Data entries:
┏━━

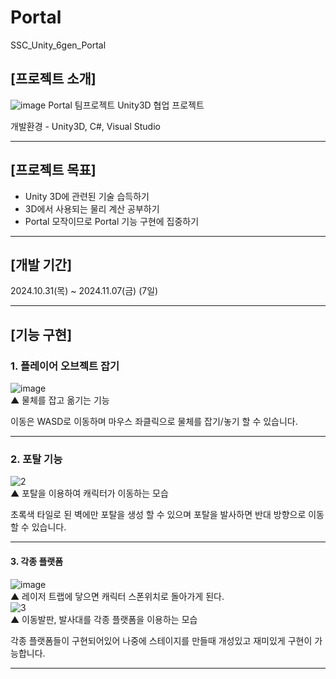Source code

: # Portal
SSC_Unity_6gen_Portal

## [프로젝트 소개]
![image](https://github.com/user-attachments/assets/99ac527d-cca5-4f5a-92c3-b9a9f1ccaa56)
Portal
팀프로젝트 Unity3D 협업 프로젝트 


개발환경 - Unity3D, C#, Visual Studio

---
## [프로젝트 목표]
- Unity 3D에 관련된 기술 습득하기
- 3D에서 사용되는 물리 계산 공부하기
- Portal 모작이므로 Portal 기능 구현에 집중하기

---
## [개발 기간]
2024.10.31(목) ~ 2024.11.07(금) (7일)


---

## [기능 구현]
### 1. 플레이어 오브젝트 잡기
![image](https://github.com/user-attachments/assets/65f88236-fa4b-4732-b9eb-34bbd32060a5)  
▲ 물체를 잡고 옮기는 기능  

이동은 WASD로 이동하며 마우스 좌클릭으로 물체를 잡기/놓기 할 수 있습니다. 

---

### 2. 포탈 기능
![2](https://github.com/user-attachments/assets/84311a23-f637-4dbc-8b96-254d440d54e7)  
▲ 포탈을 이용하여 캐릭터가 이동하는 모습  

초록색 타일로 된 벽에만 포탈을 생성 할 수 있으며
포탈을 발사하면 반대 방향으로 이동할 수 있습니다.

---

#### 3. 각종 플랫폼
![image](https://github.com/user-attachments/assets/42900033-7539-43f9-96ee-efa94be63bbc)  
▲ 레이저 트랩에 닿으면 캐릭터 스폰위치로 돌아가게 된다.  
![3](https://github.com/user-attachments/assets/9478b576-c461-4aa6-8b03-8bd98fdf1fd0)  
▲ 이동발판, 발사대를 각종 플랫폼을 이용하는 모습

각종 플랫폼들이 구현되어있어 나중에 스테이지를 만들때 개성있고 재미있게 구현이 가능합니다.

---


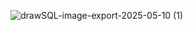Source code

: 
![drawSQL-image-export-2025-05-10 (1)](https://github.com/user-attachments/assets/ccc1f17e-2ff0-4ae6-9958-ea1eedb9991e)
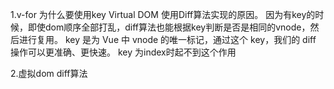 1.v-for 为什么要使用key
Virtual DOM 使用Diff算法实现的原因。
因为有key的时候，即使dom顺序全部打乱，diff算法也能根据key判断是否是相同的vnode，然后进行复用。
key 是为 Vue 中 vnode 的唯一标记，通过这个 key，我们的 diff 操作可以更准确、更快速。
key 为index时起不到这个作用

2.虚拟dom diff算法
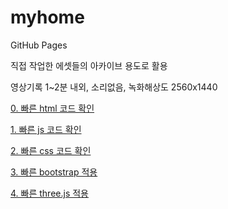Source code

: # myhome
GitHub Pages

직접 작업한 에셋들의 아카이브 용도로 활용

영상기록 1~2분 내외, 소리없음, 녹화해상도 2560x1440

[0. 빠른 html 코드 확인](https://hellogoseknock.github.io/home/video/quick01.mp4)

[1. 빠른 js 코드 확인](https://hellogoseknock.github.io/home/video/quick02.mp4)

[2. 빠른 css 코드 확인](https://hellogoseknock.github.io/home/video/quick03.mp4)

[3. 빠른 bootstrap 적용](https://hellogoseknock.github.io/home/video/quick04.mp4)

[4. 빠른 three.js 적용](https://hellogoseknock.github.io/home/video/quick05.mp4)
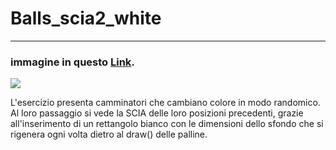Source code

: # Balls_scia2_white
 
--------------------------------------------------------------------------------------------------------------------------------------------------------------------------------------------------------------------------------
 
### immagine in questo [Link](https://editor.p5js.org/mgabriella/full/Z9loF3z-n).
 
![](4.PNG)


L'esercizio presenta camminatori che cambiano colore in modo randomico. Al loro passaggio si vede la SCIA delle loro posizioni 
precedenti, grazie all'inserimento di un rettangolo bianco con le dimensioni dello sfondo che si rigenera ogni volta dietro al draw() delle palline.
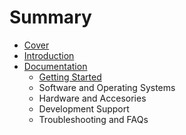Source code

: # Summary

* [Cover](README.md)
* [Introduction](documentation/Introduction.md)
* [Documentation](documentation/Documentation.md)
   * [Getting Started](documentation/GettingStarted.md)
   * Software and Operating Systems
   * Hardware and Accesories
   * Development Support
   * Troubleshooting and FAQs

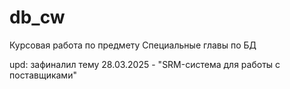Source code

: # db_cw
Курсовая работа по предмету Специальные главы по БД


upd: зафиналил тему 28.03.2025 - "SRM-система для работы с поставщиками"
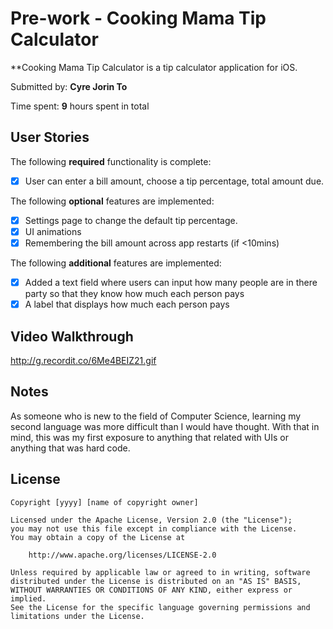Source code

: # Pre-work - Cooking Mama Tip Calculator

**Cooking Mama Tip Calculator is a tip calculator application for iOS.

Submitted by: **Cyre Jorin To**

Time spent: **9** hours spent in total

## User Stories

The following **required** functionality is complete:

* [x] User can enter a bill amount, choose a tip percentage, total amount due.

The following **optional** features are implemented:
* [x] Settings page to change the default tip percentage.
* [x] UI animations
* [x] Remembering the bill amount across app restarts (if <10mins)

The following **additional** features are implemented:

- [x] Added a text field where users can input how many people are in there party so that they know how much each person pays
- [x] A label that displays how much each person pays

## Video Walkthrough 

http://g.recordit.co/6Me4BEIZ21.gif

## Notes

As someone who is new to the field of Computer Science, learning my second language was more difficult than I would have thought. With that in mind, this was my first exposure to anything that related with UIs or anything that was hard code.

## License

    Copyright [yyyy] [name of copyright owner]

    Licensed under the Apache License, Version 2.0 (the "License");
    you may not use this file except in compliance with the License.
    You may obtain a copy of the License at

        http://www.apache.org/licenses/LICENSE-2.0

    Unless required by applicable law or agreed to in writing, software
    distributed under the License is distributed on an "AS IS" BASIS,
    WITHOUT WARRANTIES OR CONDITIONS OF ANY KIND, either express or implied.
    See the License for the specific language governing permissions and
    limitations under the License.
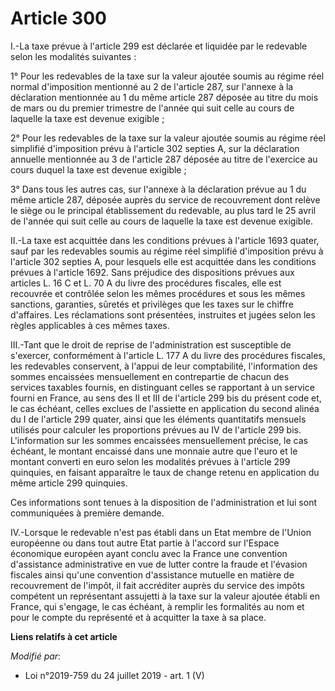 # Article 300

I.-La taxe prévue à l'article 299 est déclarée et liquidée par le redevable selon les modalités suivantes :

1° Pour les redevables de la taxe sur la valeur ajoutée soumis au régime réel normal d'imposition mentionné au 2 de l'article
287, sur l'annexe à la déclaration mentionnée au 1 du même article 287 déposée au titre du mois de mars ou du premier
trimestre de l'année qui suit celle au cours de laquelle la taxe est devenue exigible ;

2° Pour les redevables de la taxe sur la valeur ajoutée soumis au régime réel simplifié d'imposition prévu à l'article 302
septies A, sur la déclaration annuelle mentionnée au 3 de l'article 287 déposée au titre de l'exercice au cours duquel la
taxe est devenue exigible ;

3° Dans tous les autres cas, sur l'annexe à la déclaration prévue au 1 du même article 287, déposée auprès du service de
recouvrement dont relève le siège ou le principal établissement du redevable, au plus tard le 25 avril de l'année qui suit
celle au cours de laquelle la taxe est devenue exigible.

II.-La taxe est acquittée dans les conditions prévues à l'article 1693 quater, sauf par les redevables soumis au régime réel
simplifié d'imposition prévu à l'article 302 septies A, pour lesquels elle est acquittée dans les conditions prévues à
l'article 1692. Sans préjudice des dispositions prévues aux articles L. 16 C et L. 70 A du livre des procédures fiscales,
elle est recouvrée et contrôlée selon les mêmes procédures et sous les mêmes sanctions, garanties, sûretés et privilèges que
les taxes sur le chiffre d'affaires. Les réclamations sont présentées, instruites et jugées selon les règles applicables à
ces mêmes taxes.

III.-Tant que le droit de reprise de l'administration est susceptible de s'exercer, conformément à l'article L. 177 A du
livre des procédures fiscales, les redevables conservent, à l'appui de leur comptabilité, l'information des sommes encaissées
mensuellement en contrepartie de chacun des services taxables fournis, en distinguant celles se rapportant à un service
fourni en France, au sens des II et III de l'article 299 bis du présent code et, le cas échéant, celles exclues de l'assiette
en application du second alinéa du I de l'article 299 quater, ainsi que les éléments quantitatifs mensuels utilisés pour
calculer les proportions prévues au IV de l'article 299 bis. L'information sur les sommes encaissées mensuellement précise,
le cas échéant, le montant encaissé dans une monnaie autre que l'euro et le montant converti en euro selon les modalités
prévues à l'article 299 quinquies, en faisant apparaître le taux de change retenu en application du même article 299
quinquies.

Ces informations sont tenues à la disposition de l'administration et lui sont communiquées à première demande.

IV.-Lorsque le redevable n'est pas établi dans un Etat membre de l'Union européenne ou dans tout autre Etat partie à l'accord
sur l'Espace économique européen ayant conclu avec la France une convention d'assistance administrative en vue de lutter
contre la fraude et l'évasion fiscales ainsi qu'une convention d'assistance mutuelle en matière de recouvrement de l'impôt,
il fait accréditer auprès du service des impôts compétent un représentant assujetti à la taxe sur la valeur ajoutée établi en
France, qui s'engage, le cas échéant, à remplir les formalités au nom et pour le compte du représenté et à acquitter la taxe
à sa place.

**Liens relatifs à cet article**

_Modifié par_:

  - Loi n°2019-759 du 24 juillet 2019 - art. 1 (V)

┗━━

Aim of the exercise:
Only the lines with "procédures" are needed; find them in the records and copy each one.

Exercise result:
l'article 1692. Sans préjudice des dispositions prévues aux articles L. 16 C et L. 70 A du livre des procédures fiscales,
elle est recouvrée et contrôlée selon les mêmes procédures et sous les mêmes sanctions, garanties, sûretés et privilèges que
livre des procédures fiscales, les redevables conservent, à l'appui de leur comptabilité, l'information des sommes encaissées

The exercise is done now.